A new Ebola outbreak has killed at least 65 to 80 people in the Democratic Republic of Congo's northeastern Ituri province, health officials confirmed on Friday, with 246 suspected cases recorded and fears growing that the disease may spread further across the region. Africa Centres for Disease Control and Prevention (Africa CDC) declared the outbreak and said preliminary tests at the Institut National de Recherche Biomédicale in the capital, Kinshasa, had detected the Ebola virus in 13 of 20 samples analysed. Cases have been concentrated in the gold-mining health zones of Mongwalu and Rwampara, with additional suspected cases reported in Bunia, Ituri's provincial capital. Uganda's health ministry confirmed a separate imported case: a 59-year-old Congolese man who had travelled from DRC was admitted to a hospital in Kampala and died on Thursday.
A particularly alarming feature of this outbreak is the strain involved. Health officials identified the Bundibugyo variant — named after the Ugandan district where it first emerged in 2007, killing 37 of 149 infected people, and last detected in 2012 in northern DRC — rather than the more common Zaire strain. Unlike the Zaire strain, for which effective vaccines exist, there is currently no licensed vaccine or proven cure for the Bundibugyo variant, leaving health workers with fewer tools to contain it.
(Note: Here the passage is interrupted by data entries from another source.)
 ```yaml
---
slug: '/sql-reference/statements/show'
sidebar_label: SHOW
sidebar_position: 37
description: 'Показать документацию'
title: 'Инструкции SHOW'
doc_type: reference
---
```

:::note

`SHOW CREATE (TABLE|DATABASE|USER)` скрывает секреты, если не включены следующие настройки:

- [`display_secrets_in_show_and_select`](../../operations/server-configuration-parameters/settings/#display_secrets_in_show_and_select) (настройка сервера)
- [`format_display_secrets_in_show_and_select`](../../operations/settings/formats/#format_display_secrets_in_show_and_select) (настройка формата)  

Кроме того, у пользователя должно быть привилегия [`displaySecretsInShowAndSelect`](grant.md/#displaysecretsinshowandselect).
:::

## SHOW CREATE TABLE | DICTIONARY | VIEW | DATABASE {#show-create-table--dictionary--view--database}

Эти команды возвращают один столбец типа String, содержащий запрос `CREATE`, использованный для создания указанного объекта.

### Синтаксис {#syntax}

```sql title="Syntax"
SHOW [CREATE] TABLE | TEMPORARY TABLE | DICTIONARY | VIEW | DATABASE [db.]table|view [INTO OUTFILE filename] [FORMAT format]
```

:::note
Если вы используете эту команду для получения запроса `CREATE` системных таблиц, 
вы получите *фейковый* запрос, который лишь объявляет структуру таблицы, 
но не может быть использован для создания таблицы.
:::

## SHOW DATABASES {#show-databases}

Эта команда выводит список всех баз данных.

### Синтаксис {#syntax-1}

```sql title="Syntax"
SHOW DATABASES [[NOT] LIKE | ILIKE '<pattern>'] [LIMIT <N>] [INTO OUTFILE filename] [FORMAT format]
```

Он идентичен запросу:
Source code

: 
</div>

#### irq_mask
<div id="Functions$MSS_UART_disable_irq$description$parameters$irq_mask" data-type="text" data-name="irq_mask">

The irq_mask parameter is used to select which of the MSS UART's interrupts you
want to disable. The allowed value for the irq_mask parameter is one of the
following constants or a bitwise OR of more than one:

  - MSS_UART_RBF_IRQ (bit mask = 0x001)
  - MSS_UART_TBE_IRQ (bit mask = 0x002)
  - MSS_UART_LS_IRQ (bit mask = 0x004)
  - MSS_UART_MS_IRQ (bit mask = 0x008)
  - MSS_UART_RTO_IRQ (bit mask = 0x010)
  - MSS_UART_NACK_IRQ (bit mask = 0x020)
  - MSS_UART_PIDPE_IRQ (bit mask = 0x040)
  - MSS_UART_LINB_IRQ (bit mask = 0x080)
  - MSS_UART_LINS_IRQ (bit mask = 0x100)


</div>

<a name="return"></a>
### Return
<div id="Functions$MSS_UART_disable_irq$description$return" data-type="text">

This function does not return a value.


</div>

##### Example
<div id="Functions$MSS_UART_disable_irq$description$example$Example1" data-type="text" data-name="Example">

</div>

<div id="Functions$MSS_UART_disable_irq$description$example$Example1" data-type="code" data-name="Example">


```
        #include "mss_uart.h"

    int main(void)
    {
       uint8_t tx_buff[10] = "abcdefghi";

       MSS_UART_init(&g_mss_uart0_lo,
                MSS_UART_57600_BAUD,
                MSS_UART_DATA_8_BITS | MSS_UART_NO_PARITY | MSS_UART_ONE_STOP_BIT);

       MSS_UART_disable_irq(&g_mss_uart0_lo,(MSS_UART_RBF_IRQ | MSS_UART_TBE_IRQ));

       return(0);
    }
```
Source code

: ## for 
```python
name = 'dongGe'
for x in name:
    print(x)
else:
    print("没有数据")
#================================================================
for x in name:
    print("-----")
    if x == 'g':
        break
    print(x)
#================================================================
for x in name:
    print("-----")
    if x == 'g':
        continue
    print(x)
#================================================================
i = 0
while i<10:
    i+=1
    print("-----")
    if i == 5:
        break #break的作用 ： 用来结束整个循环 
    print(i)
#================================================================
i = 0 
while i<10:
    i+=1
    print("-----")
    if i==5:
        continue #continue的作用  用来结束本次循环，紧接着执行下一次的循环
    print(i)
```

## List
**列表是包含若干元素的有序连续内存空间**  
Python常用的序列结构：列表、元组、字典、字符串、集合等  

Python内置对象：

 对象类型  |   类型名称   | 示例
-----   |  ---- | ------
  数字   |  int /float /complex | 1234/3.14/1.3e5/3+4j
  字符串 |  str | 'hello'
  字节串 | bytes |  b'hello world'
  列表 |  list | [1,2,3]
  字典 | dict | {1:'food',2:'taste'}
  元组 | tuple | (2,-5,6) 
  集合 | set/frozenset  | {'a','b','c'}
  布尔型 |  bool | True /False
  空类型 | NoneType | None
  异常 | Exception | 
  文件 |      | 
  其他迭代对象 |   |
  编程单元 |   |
Reports suggest the virus may have been circulating since April, with early deaths initially going uninvestigated and initial tests focused only on the Zaire strain, which returned negative results.
Ituri province, which shares borders with Uganda and South Sudan, presents a complex environment for outbreak control. The region's gold-mining economy drives constant population movement between rural and urban areas, while Ituri has been under military administration since 2021 due to decades of armed conflict involving multiple militia groups. Civil society representatives in Ituri have sounded the alarm, noting that communities in the affected health zones interact daily and urging immediate action.